Irrespective of the support from the government, a number of initiatives have been conducted within the capacities of the NGOs. Myna Mahila Foundation, a Mumbai based NGO which manufactures sanitary napkins and employs women from communities, ran a campaign to disseminate menstrual hygiene lessons through WhatsApp. They also employed an 8 point plan to support the vulnerable with basic ration, sanitary needs, and general health check.

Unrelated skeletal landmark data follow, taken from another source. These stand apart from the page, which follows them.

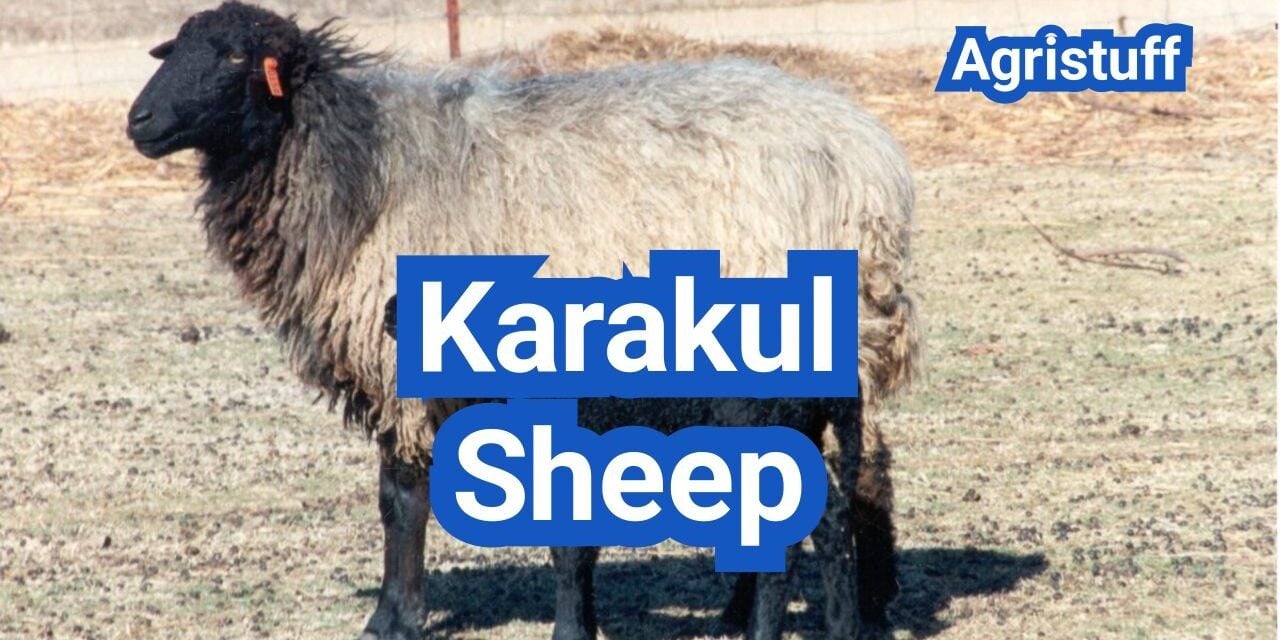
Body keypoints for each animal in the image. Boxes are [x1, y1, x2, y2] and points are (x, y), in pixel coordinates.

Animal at [125, 3, 918, 639]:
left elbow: (401, 498)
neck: (360, 163)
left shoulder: (403, 366)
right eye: (175, 47)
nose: (140, 121)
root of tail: (870, 156)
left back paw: (852, 607)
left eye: (235, 57)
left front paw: (393, 617)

Another Mumbai-based NGO, Kavach — A Movement, made essential kits that included a big packet of sanitary pads, 3 underwears, towel, soap and washing bar. YP Foundation, based in Noida and Delhi based Non-Profit called GOONJ produced instructional videos on how to make cloth pads at home. WAVE, in Ladakh, organised menstrual hygiene workshops in collaborations with other local NGOs and social enterprises like KASCO and Roots Ladakh to improve and ensure menstrual hygiene for girls in Kargil. So far, 25 workshops have been conducted in remote and far-flung villages of Kargil and have distributed reusable Cloth pads to 800 young girls, teachers, and Anganwadi workers.

These are only a few among a thousand of initiatives that civil society responded to MHH needs. Please note Boondh does not have any preferential associations as we highlight some of their work.